(Supplied passage)
Hello,
I read the thread "how bad is a category with ....", and I was wondering how categories were filled. If I understand well, categories were filled by editors of the article. This assume that these editors know the whole set of categories and that these categories will not change with time ? I was wondering if there is projects to help *detect* categories and then to help editors by *suggesting* categories ?
I am thinking about two different technologies to help dealing with these two problems : 1) Text clustering to help finding categories but probably not using classical approaches where words space is used to describe a document (applying a part of speech tagging http://en.wikipedia.org/wiki/Part-of-speech_tagging, stemming http://en.wikipedia.org/wiki/Stemmer, ...). I am thinking about clustering links graph (seems similar to the clique problem http://en.wikipedia.org/wiki/Clique_problem but with different constraints), i.e. each document will not be described by his words (or lemmas, LSA vector...) but by his links to other articles using an algorithm that do not needs the number of cluster before processing but needs a distance or a similarity threshold. With this kind of processing, you will have a set of clusters that are linked together, but a cluster will probably not be a complete graph (this is the difference with the clique problem). Once you have the clusters, you need to try labeling them with a category : - give to the user the role of identifying the category name - use the words space to find the better words that describe this set of articles - ... Then you can run this algorithm on a category to try to split it in sub categories.

(Work instructions)
a) For each statement about the post about detecting categories, answer yes or no, and quote the words from the post that decide it. (i) The writer understands that categories are filled in by the editors of the article. (ii) The proposed clustering algorithm must be given the number of clusters before processing. (iii) Each cluster produced this way is expected to be a complete graph.
b) Write the next part of the post about detecting categories, starting after its last sentence.
The lines that come after this have no connection to the post about detecting categories.

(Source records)
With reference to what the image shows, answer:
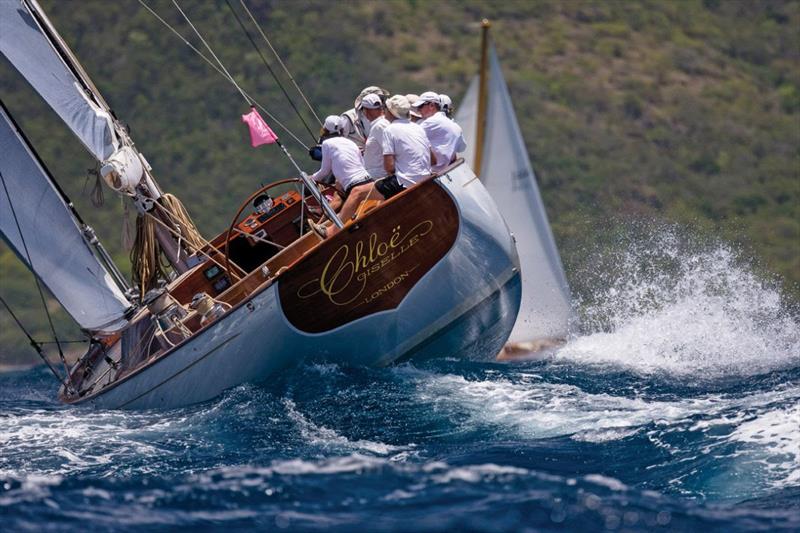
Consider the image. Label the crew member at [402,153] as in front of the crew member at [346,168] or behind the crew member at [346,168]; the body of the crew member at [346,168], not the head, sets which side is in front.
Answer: behind

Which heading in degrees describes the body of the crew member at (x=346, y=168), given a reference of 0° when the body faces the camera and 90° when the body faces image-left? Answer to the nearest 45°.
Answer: approximately 135°

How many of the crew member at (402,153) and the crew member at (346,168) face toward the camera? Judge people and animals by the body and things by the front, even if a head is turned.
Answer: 0

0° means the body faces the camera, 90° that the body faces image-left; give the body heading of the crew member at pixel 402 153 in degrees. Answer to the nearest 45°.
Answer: approximately 135°

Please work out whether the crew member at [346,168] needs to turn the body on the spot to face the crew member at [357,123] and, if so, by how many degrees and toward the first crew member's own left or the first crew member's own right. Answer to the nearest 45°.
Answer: approximately 45° to the first crew member's own right

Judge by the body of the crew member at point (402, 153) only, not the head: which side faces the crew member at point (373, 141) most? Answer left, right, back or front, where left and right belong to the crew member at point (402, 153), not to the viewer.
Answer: front

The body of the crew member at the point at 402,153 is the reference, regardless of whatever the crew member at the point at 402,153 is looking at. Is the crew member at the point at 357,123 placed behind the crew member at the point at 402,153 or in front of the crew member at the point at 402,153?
in front

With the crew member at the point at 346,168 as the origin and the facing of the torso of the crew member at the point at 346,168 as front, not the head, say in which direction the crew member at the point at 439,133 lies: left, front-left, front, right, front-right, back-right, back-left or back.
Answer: back-right

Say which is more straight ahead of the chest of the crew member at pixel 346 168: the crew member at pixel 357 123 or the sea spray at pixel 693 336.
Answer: the crew member
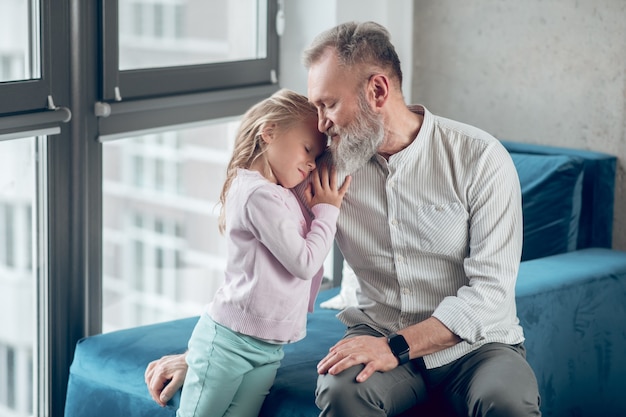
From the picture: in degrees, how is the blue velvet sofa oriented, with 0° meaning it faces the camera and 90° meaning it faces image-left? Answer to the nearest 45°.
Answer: approximately 45°

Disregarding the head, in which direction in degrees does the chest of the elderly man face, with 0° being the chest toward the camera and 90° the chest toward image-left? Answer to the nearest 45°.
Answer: approximately 45°
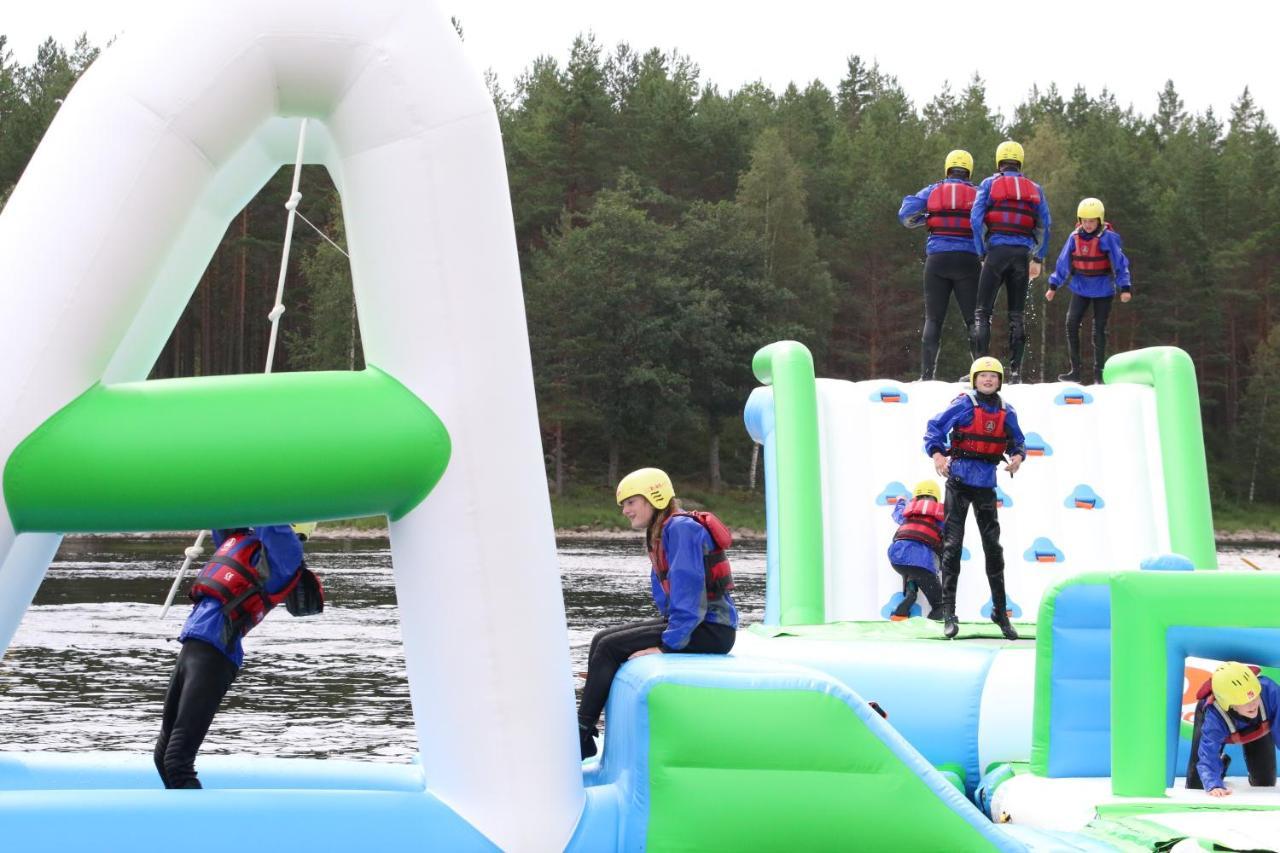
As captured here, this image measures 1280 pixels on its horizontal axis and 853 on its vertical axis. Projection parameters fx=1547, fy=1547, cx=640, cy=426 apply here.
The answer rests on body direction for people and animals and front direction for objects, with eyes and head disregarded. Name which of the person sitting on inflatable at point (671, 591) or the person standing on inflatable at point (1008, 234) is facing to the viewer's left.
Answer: the person sitting on inflatable at point (671, 591)

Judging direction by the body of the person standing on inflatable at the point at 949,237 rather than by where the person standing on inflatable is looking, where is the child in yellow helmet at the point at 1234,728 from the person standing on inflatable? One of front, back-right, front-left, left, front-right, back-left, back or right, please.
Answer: back

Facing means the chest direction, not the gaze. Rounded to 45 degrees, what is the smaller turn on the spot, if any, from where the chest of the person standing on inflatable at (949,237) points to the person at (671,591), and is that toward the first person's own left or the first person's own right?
approximately 180°

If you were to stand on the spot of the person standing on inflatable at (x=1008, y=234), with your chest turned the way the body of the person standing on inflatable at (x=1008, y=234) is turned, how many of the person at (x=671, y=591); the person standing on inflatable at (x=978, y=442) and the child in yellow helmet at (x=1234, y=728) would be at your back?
3

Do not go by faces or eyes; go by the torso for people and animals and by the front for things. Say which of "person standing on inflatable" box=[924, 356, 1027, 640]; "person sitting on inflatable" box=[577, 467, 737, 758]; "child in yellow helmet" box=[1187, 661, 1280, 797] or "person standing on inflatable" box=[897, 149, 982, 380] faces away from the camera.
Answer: "person standing on inflatable" box=[897, 149, 982, 380]

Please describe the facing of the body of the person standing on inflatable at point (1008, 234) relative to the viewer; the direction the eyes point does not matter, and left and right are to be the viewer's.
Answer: facing away from the viewer

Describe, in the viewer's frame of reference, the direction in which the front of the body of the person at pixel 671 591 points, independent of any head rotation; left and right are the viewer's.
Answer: facing to the left of the viewer

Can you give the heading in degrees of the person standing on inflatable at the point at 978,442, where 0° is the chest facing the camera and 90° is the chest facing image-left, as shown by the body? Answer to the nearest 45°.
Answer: approximately 0°

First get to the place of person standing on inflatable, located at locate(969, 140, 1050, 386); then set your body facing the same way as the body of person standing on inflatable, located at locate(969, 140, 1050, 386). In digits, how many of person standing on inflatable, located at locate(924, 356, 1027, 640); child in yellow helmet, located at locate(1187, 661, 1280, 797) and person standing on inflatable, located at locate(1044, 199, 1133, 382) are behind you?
2

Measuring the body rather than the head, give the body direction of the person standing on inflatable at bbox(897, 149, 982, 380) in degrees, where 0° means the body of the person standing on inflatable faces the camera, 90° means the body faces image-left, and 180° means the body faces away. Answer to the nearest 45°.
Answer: approximately 180°
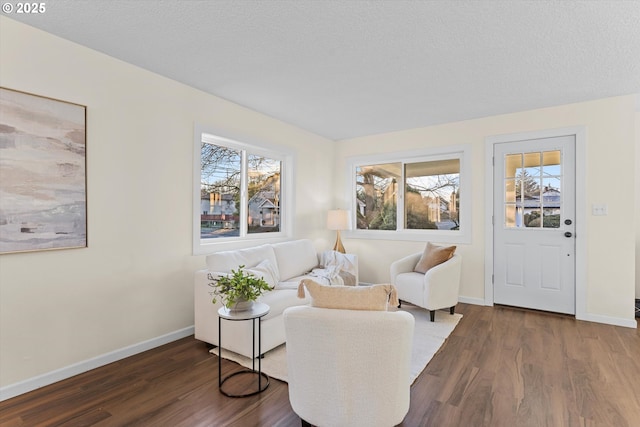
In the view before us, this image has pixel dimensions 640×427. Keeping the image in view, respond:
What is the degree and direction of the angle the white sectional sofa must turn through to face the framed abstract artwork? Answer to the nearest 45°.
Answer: approximately 135° to its right

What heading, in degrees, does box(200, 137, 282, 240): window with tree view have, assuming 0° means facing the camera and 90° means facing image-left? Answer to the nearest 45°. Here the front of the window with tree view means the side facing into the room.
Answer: approximately 315°

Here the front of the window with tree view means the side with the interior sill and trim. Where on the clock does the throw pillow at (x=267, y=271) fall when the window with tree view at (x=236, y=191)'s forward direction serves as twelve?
The throw pillow is roughly at 1 o'clock from the window with tree view.

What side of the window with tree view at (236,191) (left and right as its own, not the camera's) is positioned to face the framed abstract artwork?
right

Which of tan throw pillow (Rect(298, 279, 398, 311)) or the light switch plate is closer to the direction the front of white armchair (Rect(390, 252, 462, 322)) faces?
the tan throw pillow

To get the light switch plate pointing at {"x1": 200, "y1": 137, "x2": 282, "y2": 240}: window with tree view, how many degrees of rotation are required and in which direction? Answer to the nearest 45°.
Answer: approximately 45° to its right

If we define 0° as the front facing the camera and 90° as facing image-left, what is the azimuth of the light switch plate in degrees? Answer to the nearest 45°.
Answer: approximately 0°

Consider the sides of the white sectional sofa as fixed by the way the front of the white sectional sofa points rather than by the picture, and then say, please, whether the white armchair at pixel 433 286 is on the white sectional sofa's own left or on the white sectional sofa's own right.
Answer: on the white sectional sofa's own left
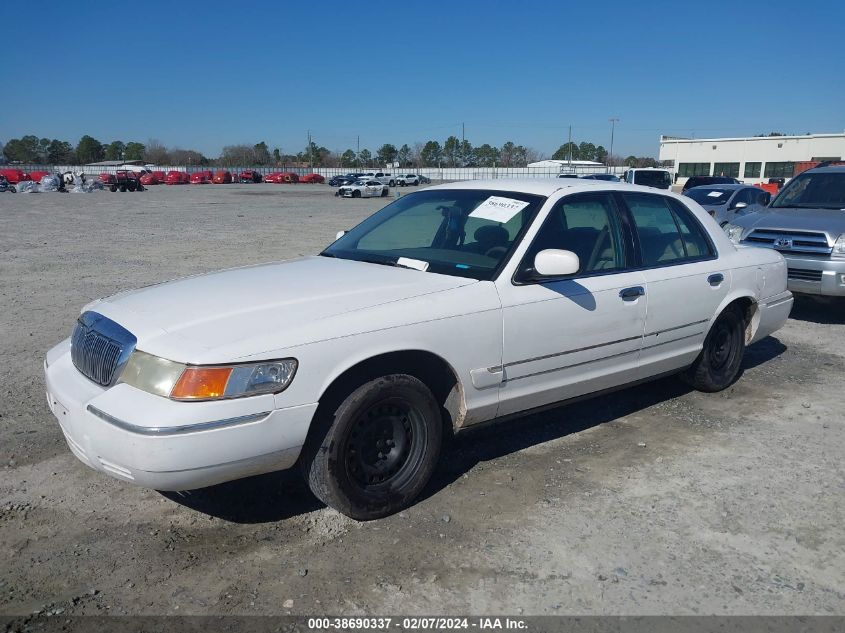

(Response list)
a)
(i) Yes: "categories were filled by editors of the article"
(ii) No: "an algorithm that do not needs the number of cluster before processing"
(iii) No: "a cluster will probably not be a complete graph"

b)
2) Machine learning or links graph exploration to suggest categories during edition of an article. This first idea is to try to learn existing categories with a machine learning algorithm (using words space) to guess categories of a new article (but this algorithm will have to deal with the new categories and the fact that the number of document not having a category is grater than number of document having a category). The second idea is really more simple and easier to implement : When you edit an article, you can suggest categories of linked articles (can be replaced by an other graph-exploration algorithm).
Is there some functions like these in Wikimedia ? and to you think that this kind of algorithms could help ? Finally, do you know people working on this functionalities (maybe people working on semantic web ?)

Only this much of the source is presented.